### [Zu erledigen]
Gib bitte die Zeilen der Auflistung unten unverändert aus, beginnend mit der Zeile, die "Madewell The Shopper Tote in Soft Grain" enthält, und endend mit der Zeile, die "Anniversary Sale Accessories" enthält, beide eingeschlossen.

(Auszüge aus einem Datensatz)
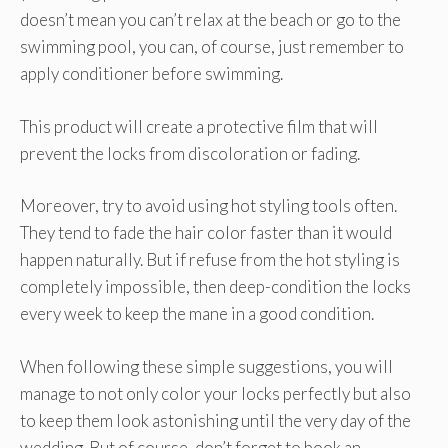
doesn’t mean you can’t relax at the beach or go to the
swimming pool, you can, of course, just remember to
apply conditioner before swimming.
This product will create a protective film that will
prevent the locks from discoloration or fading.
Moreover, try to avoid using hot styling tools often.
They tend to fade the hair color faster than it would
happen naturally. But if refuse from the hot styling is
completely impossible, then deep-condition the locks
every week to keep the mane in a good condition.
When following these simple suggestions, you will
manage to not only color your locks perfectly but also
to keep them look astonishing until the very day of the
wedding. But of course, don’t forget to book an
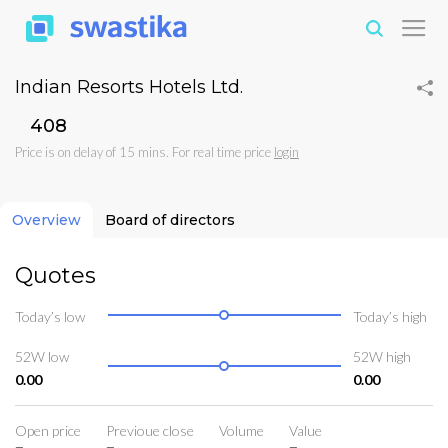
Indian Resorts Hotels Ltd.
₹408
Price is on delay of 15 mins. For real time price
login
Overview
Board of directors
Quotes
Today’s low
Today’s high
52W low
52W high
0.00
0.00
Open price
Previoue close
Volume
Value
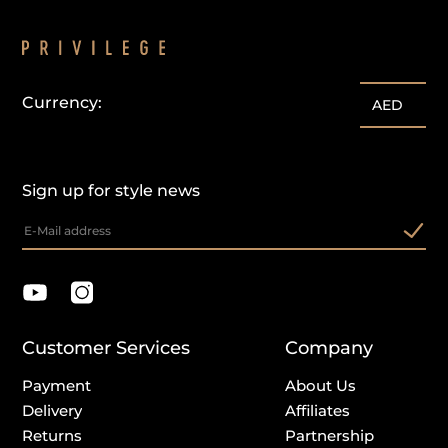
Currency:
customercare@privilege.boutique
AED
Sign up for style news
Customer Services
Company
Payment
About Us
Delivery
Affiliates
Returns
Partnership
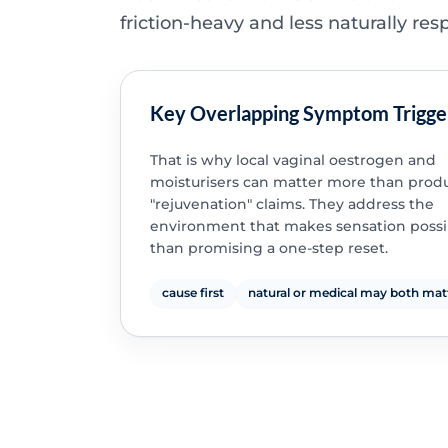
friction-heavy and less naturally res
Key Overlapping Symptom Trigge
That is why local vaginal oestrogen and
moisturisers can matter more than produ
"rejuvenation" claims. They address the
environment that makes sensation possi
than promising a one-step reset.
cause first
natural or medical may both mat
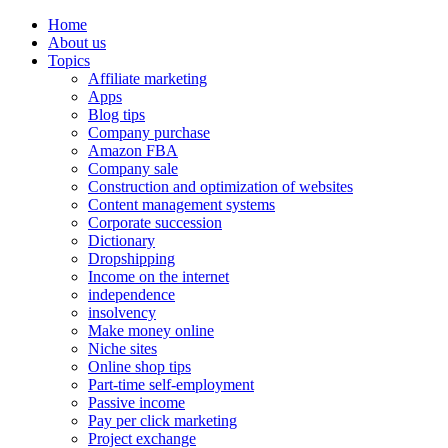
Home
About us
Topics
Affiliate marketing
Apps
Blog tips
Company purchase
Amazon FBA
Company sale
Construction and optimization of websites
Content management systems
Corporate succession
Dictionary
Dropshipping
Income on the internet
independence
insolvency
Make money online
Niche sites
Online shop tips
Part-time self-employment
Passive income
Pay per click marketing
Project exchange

==

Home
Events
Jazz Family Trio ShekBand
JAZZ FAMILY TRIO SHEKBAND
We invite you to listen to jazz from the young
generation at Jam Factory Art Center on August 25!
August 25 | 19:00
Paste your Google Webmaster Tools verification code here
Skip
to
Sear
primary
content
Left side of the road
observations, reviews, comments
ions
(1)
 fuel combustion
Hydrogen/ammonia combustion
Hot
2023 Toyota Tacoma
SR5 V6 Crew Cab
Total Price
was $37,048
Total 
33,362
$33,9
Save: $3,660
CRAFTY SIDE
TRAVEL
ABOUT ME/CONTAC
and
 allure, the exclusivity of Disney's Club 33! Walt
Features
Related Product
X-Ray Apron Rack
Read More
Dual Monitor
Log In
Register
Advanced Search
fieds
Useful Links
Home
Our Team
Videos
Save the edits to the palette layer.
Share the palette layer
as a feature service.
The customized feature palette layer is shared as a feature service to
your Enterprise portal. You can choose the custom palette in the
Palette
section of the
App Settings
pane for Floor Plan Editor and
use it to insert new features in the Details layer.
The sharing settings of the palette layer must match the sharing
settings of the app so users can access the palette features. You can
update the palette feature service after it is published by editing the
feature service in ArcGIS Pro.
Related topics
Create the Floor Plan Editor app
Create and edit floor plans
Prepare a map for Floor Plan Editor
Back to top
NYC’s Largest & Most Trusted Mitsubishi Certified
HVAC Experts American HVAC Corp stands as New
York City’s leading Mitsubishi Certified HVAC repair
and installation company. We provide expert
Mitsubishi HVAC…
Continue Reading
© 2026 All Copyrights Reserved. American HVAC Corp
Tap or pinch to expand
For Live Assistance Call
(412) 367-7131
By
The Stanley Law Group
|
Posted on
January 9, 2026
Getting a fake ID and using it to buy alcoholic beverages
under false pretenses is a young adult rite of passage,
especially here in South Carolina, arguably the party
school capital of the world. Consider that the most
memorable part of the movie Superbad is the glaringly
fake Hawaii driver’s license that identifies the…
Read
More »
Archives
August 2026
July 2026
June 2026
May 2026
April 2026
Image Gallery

==

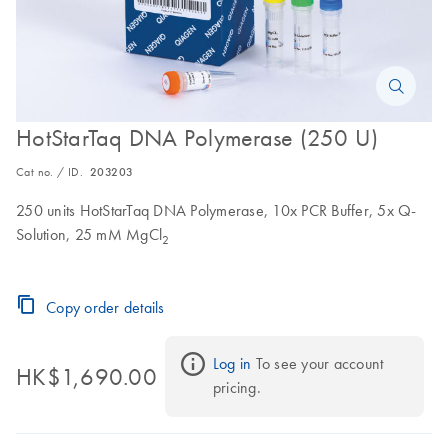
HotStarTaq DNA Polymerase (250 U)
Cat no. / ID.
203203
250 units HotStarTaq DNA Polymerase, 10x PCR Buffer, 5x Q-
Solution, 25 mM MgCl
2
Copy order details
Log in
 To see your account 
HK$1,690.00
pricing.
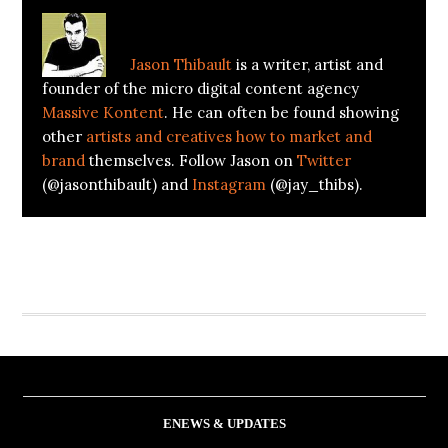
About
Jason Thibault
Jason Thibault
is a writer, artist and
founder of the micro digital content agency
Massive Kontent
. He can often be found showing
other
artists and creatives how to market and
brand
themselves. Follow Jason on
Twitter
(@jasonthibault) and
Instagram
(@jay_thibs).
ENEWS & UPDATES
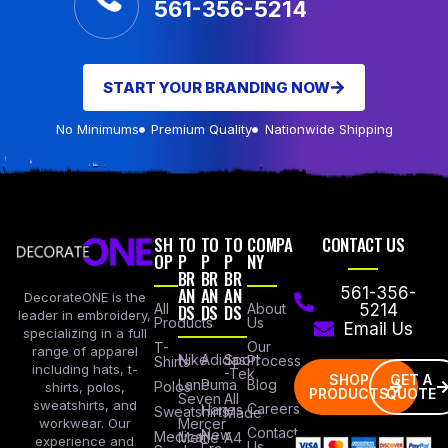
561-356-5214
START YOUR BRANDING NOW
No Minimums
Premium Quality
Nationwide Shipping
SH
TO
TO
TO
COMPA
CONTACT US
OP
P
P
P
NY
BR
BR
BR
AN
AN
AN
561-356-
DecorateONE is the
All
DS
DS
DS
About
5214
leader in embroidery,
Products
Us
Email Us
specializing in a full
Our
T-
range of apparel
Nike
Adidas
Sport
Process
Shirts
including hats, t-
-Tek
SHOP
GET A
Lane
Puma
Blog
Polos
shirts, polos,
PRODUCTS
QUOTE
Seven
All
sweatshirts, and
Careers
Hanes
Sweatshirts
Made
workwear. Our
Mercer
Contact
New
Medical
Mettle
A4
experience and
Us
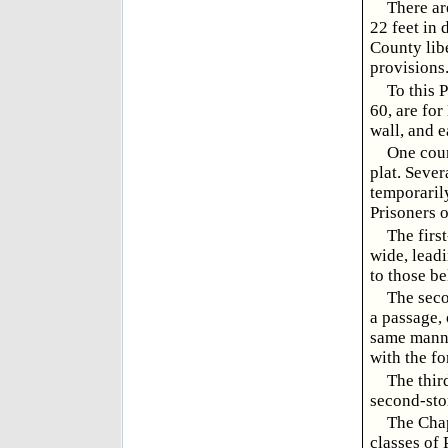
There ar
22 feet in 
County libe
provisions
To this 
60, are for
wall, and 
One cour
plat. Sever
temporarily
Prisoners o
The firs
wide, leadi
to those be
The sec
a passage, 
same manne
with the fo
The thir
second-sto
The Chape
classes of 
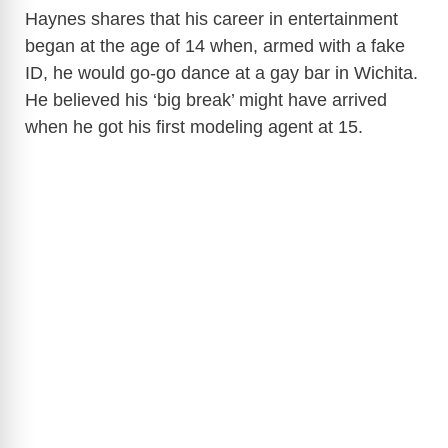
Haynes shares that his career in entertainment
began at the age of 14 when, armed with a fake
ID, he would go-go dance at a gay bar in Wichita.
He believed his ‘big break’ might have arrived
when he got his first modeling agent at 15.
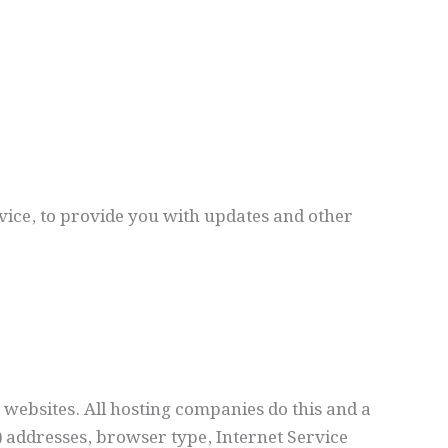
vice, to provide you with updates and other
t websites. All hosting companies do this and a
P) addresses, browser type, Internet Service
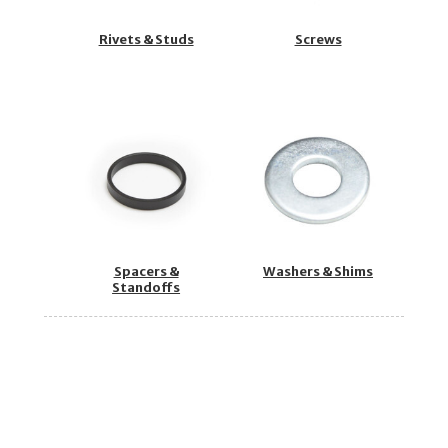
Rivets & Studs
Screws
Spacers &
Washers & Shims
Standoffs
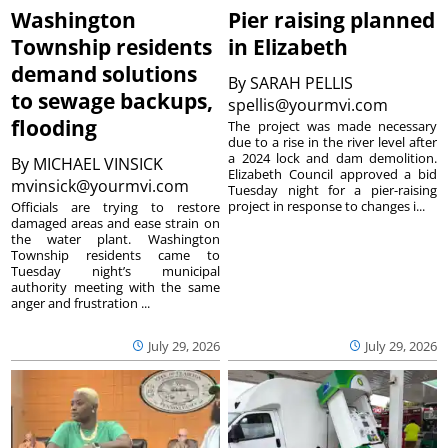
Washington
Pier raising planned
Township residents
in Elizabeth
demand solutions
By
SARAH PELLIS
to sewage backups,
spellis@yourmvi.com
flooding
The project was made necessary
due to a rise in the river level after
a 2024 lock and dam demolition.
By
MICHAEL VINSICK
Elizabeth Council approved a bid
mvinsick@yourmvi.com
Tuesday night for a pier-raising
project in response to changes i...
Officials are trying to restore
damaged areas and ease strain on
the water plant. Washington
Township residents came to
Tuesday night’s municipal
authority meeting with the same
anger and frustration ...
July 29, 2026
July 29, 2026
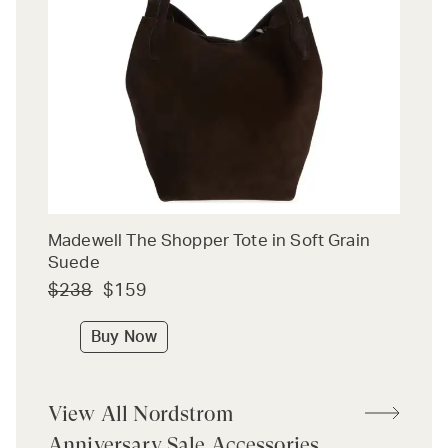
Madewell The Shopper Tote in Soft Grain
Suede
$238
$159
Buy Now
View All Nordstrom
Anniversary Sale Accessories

### [Lösung der Aufgabe]
Madewell The Shopper Tote in Soft Grain
Suede
$238
$159
Buy Now
View All Nordstrom
Anniversary Sale Accessories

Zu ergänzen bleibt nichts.